Item 4 gives it away:

"By exerting astoundingly light pressure on the records, the magic tone cell gives them extraordinary long life."

So something is in contact with the record, I wonder what?

Here's a link to an article explaining the magic tone cell and how it worked.

That was one advanced turntable for 1942! I wonder if any exist today?

http://mtr.arcade-museum.com/MTR-1941-100-10/MTR-1941-100-10-18.pdf
 
RCA phonograph's Magic Tone Cell

"So something is in contact with the record, I wonder what?"

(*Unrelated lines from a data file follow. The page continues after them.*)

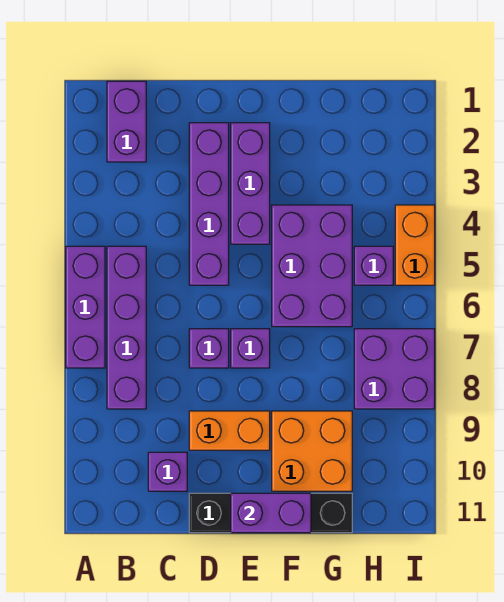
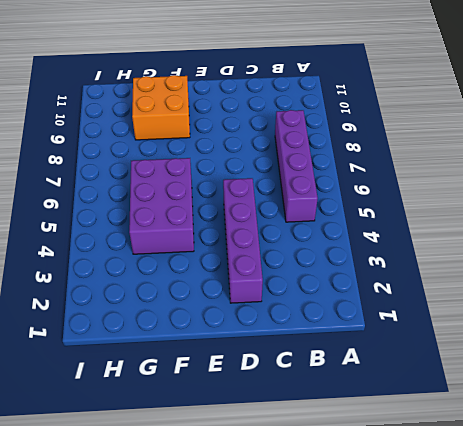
none -> purple brick A5:A7 level 1
none -> purple brick B1:B2 level 1
none -> purple brick C10 level 1

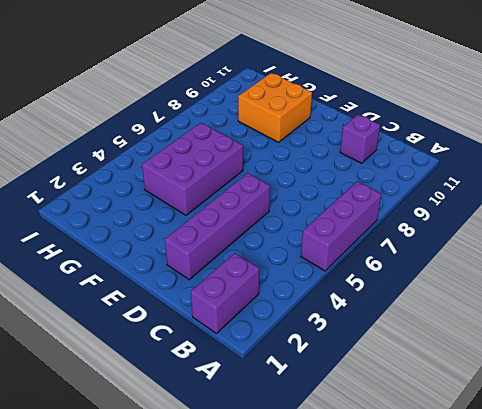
none -> purple brick B5:B8 level 1
none -> purple brick D7 level 1
none -> orange brick D9:E9 level 1

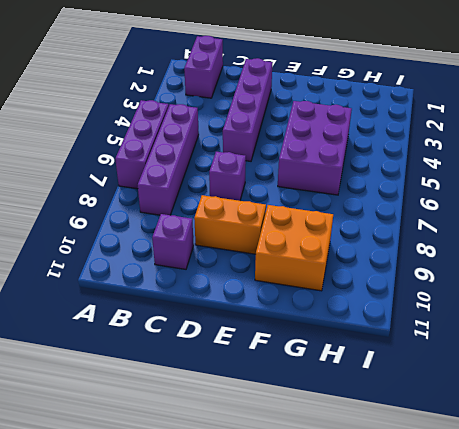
none -> black brick D11:G11 level 1
none -> purple brick E2:E4 level 1
none -> purple brick E7 level 1

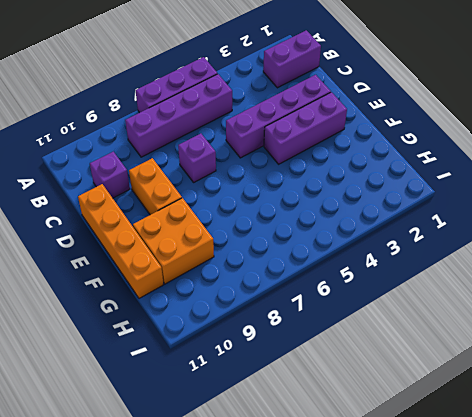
orange brick D11:G11 level 1 -> black brick D11:G11 level 1
none -> purple brick E7 level 1
none -> purple brick F4:G6 level 1
none -> purple brick H5 level 1

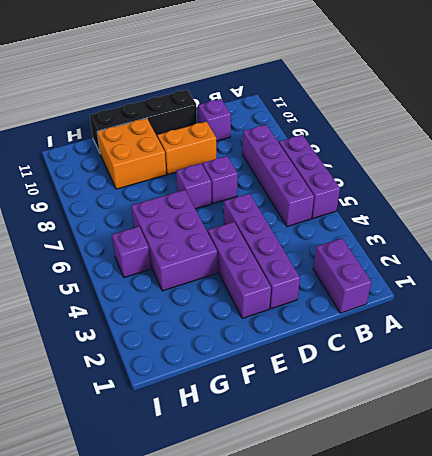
none -> purple brick H7:I8 level 1
none -> orange brick I4:I5 level 1
none -> purple brick E11:F11 level 2

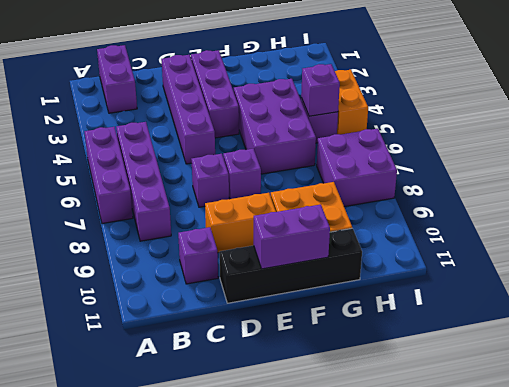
purple brick H5 level 2 -> none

Allen, in your article they say this: "The scanner is a carefully ground sapphire point which replaces the needle." I suspect the "scanner" is really a sapphire stylus.
 
I have to wonder how well the RCA system worked. As far as I know, the system didn't survive. Was it a case that it really didn't perform well in the real world? It was better on paper than practice (like at least the early years of the audio CD)? Or did it perform well for the time, but get surpassed a few years later? Or was it a great or potentially system that, for whatever reason, fell by the wayside? (I personally have to doubt this last item; however, one never knows-- I have written off too many technologies just to be proven wrong, so I don't casually write anything off anymore!) In any case, it would be interesting to have this RCA system in working order to play with.

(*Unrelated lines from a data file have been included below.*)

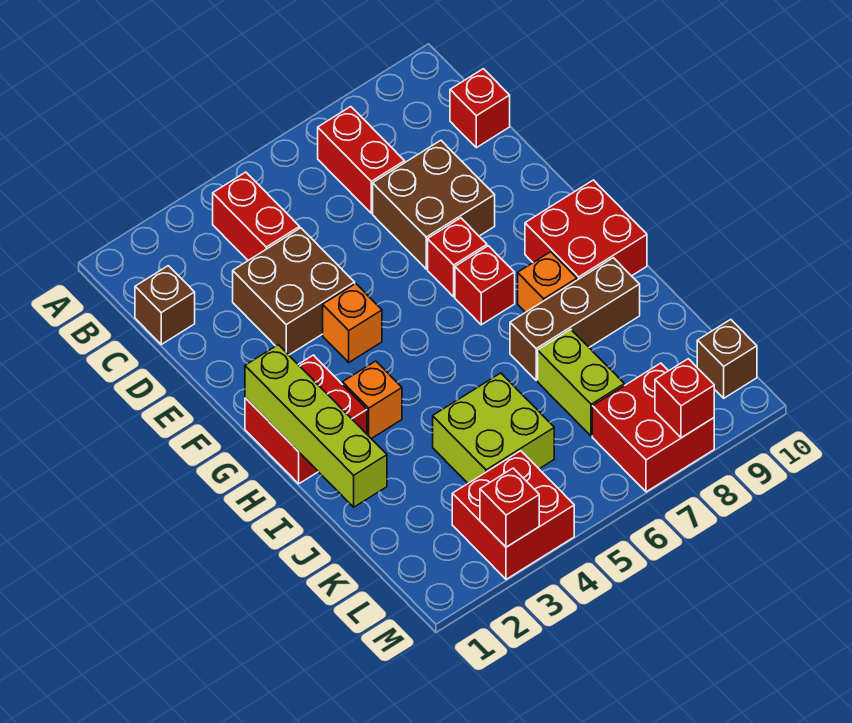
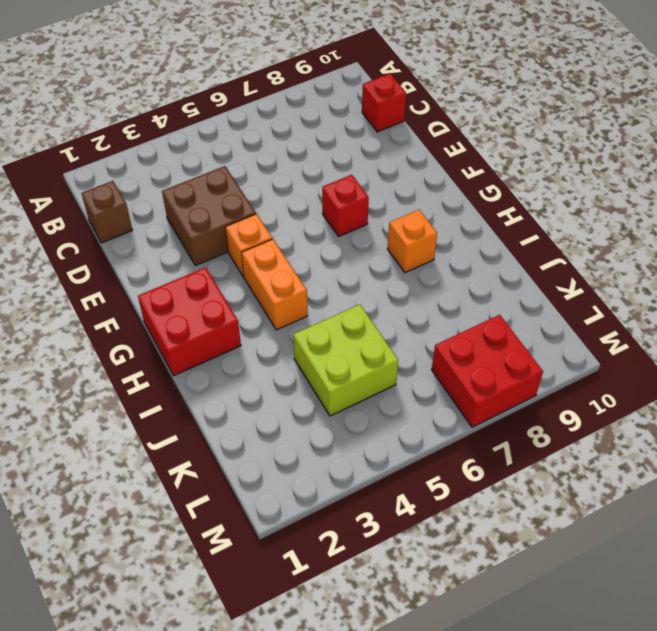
orange brick G4:H4 level 1 -> none
none -> red brick B4:C4 level 1
none -> red brick B7:C7 level 1
none -> brown brick D7:E8 level 1

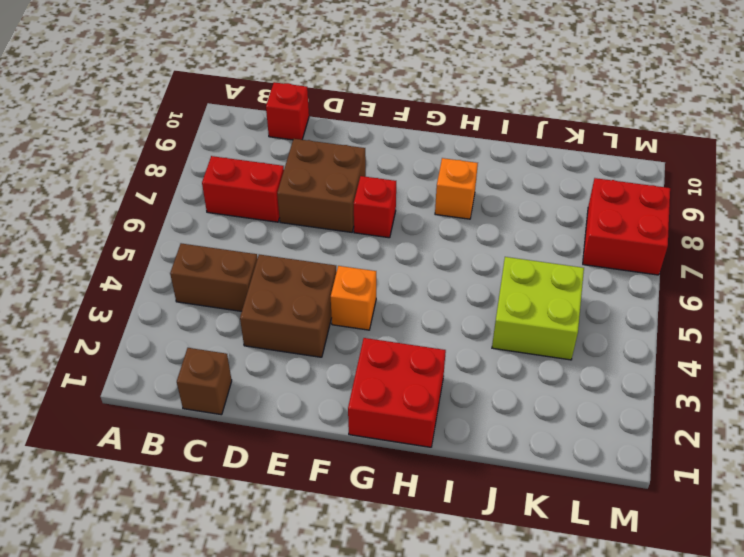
brown brick B4:C4 level 1 -> red brick B4:C4 level 1
none -> red brick G7 level 1
none -> red brick G9:H10 level 1
none -> orange brick H3 level 1

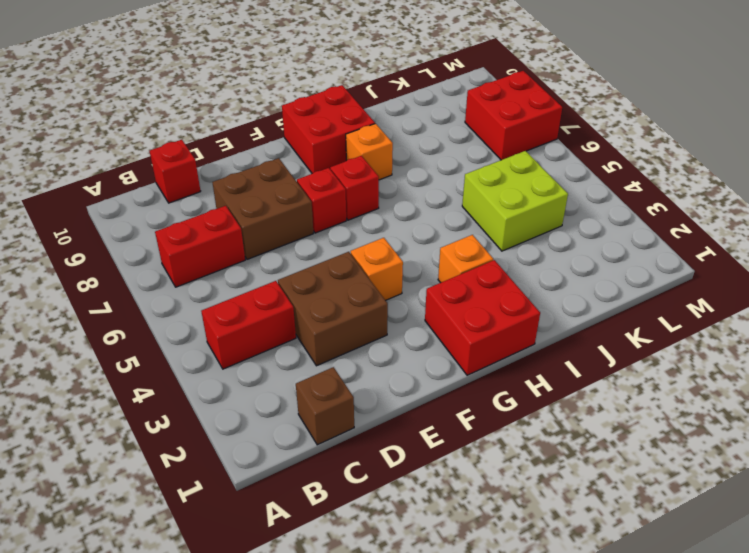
none -> brown brick I7:I9 level 1
none -> lime brick J7:K7 level 1
none -> red brick L3:M4 level 1

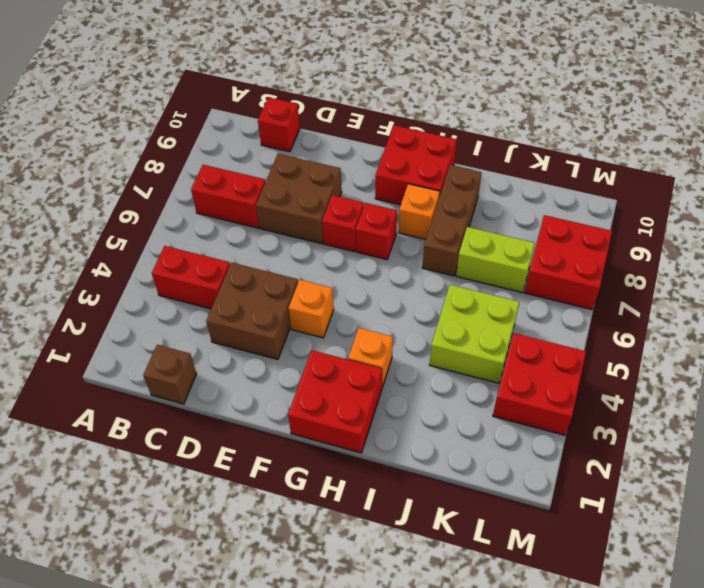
none -> brown brick L10 level 1
none -> lime brick G1:J1 level 2
none -> red brick M3 level 2

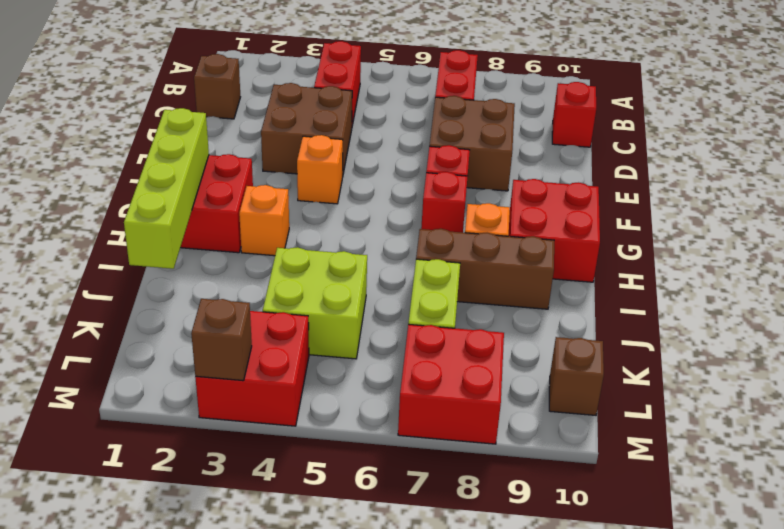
brown brick M3 level 2 -> red brick M3 level 2
none -> red brick M8 level 2

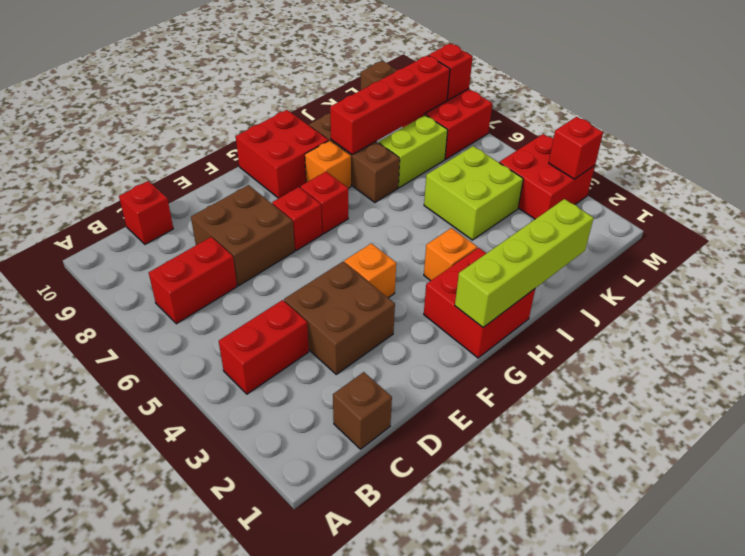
red brick I8:L8 level 2 -> none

Also I wonder if other radio companies didn't have a system like this. I seem to recall having seen a vintage ad like this before, but I THINK it was Philco. But maybe my memory is faulty....
 
The RCA TT does sound clever and ahead of its time-the device appears to use a Sapphaire "Stylus" at very low tracking forces to trace the record's groove-and the ability to play both sides of the record without removing it from the TT sounds pretty advanced-we need a video of this machine in operation.surprized it didn't find its way into a jukebox.So the TT does use a stylus of some sort-but not a tracking system involving laser or other light as a Finial Laser TT does.The Finials were used for a very short time in some radio stations-DJ's liked them becuase you used it like a CD player.Cuts on the record could be cued up ahead of time and played when needed.The jock didn't have to handle a tone arm.
 
I also noticed that about the cigarette lighter in the Westinghouse ad, guess it was targeted at people who liked to puff away as they cooked. I can imagine the scene in the ad illustration a little differently, with a big old unfiltered Pall Mall hanging out of the mouth of the pretty young hostess, dropping ash all over the coffee.

 

Anyone else here remember the lead-in to Married With Children where Peg Bundy is making dinner while smoking, and in the next scene her dinner guest spears a still smoldering butt in her plate of spaghetti?
 
Zenith Color

I've always wanted that Zenith 6051. It is a great set and nice to look at.
But I did get close!
I have the Zenith 6015-2 round color with Space Command. I bought it in about 1977 and still have it. (Amvets, About $8.00 I think).
Ugly metal cabinet but when I put a new Sylvania CRT in it about 1978 the picture was absolutely stunning.
It actually only stopped working just recently, after a move. Haven't fixed it yet. The reliability of that set was absolutely amazing.
I used to be able to pull in stations from Indiana! It wasn't a great picture but I was flabbergasted.